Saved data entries
= Beginning of Section =

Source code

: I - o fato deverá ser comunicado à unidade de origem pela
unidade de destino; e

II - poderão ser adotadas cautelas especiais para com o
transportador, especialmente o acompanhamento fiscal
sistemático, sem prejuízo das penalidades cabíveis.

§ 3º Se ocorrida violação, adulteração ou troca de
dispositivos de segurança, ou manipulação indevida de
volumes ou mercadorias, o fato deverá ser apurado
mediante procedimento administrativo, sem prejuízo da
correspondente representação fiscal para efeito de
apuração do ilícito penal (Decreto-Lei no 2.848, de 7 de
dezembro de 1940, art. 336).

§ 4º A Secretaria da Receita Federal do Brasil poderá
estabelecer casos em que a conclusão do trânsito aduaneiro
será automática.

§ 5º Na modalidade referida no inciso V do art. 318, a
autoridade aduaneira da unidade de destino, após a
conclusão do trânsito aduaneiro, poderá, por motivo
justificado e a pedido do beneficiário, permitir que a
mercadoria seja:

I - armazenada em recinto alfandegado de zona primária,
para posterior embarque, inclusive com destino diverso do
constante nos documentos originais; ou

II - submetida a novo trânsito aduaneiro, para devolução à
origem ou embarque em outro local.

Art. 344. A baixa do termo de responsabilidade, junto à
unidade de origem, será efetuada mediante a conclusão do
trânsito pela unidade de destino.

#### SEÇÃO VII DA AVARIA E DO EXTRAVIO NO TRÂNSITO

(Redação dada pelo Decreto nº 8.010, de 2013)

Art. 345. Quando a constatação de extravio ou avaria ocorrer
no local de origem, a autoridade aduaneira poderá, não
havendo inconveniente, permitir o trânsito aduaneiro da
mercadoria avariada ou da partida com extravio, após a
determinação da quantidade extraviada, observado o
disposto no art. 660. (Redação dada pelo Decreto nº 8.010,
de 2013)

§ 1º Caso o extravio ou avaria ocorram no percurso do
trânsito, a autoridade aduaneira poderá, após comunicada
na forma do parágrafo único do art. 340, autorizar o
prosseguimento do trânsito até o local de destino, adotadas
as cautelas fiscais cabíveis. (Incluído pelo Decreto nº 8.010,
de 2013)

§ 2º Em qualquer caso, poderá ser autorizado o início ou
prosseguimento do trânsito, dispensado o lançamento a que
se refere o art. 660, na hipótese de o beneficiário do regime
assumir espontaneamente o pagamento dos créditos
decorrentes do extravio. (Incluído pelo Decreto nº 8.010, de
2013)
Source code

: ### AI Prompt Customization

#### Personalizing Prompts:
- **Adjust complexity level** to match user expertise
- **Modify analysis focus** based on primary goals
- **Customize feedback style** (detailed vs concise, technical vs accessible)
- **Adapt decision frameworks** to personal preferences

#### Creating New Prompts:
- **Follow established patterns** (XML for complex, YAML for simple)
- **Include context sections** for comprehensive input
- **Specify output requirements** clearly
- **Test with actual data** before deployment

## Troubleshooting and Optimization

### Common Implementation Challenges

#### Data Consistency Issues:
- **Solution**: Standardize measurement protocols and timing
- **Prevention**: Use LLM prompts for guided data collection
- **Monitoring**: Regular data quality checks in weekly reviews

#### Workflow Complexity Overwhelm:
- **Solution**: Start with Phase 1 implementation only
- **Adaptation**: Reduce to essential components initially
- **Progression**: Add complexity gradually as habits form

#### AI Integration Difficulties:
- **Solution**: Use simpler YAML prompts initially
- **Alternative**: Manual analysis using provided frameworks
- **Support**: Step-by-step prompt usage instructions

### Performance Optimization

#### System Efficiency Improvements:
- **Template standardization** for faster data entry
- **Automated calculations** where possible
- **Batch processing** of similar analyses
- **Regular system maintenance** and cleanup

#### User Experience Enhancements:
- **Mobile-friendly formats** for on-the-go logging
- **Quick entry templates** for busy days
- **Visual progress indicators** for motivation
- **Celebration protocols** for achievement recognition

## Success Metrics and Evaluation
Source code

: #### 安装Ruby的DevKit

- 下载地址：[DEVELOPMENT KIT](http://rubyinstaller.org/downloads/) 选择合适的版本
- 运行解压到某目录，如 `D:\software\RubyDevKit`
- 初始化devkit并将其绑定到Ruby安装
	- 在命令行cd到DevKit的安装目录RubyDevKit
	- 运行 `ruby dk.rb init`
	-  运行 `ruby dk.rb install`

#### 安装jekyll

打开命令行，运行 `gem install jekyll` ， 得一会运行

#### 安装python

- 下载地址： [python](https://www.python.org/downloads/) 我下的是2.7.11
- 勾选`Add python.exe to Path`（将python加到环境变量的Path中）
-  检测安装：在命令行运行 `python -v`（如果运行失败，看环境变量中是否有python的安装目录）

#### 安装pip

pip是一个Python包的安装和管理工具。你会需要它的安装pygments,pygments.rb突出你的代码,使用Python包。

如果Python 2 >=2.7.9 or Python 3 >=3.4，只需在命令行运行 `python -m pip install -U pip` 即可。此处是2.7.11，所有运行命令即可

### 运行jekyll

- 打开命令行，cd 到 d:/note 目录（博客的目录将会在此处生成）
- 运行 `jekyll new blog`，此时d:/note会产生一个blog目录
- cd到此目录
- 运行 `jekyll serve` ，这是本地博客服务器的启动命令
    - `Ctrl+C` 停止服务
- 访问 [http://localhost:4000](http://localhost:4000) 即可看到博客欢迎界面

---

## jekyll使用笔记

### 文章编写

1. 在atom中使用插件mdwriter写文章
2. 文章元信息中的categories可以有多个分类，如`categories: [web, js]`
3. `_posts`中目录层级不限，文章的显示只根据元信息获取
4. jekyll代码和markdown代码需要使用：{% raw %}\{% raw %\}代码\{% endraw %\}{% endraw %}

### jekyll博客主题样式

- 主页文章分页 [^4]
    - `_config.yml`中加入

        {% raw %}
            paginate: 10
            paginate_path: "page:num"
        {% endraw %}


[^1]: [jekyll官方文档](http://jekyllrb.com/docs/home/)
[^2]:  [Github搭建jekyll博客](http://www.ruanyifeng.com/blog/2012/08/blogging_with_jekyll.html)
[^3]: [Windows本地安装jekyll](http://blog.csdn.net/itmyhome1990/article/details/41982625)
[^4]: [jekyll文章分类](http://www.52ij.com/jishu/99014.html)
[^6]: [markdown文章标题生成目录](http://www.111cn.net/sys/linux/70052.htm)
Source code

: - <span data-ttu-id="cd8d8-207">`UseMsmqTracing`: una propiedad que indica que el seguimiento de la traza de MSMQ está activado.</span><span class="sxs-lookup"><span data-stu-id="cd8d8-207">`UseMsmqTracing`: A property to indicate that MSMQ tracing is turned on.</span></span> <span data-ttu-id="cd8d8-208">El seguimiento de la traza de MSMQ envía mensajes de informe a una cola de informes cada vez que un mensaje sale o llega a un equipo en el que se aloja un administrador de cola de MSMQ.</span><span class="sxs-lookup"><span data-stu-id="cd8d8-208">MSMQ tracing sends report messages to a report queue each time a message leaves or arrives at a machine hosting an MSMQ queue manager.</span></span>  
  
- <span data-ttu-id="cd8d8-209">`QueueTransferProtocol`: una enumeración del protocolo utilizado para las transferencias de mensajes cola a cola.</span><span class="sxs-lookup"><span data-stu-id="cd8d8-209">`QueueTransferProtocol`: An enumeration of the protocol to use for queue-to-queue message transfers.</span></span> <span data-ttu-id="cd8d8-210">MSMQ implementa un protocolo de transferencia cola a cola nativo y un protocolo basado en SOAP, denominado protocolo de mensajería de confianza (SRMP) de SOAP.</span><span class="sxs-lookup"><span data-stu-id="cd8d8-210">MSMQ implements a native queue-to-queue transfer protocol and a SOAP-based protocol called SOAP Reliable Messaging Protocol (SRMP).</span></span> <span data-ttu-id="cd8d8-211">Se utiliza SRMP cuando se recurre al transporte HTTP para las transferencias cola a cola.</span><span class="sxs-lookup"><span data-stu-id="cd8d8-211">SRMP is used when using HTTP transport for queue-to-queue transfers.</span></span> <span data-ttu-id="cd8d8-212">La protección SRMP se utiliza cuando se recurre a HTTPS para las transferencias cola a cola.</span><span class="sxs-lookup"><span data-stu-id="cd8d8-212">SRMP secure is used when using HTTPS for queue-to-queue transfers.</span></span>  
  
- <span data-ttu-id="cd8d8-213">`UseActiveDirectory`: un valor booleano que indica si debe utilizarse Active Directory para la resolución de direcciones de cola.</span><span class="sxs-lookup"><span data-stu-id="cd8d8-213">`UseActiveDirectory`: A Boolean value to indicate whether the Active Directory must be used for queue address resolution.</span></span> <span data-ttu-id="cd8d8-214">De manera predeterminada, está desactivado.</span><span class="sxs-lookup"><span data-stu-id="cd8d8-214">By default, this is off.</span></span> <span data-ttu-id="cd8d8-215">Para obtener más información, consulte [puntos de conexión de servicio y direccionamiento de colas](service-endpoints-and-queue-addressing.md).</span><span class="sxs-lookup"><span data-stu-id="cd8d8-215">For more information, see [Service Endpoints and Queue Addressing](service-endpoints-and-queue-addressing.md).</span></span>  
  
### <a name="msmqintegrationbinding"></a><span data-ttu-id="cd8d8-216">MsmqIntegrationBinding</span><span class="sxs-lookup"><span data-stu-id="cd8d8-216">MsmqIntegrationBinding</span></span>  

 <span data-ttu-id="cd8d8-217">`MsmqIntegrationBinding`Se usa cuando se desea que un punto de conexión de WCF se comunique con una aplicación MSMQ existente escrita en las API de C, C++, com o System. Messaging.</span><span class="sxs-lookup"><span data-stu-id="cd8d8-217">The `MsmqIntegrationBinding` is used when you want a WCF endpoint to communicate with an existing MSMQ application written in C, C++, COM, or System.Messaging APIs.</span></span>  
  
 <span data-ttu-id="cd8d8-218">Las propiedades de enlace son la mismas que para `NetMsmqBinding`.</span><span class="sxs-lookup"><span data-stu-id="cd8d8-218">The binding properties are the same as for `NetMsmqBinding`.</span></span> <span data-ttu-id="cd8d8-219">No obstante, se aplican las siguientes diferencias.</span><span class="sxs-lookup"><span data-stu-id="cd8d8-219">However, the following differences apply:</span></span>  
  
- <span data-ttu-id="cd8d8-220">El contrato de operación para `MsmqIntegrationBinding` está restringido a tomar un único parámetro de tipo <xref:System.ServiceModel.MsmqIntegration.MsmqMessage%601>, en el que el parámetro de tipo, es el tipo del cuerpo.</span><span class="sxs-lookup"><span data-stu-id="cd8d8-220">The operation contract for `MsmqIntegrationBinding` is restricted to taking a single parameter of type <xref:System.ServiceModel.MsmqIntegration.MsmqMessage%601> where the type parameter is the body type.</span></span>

= End of Section =

**What you should do**
Your reply is to repeat, unchanged, the lines above running from the one with "no percurso do" up to and including the one with "- **Prevention**: Use".

**Exercise solution**
§ 1º Caso o extravio ou avaria ocorram no percurso do
trânsito, a autoridade aduaneira poderá, após comunicada
na forma do parágrafo único do art. 340, autorizar o
prosseguimento do trânsito até o local de destino, adotadas
as cautelas fiscais cabíveis. (Incluído pelo Decreto nº 8.010,
de 2013)

§ 2º Em qualquer caso, poderá ser autorizado o início ou
prosseguimento do trânsito, dispensado o lançamento a que
se refere o art. 660, na hipótese de o beneficiário do regime
assumir espontaneamente o pagamento dos créditos
decorrentes do extravio. (Incluído pelo Decreto nº 8.010, de
2013)
Source code

: ### AI Prompt Customization

#### Personalizing Prompts:
- **Adjust complexity level** to match user expertise
- **Modify analysis focus** based on primary goals
- **Customize feedback style** (detailed vs concise, technical vs accessible)
- **Adapt decision frameworks** to personal preferences

#### Creating New Prompts:
- **Follow established patterns** (XML for complex, YAML for simple)
- **Include context sections** for comprehensive input
- **Specify output requirements** clearly
- **Test with actual data** before deployment

## Troubleshooting and Optimization

### Common Implementation Challenges

#### Data Consistency Issues:
- **Solution**: Standardize measurement protocols and timing
- **Prevention**: Use LLM prompts for guided data collection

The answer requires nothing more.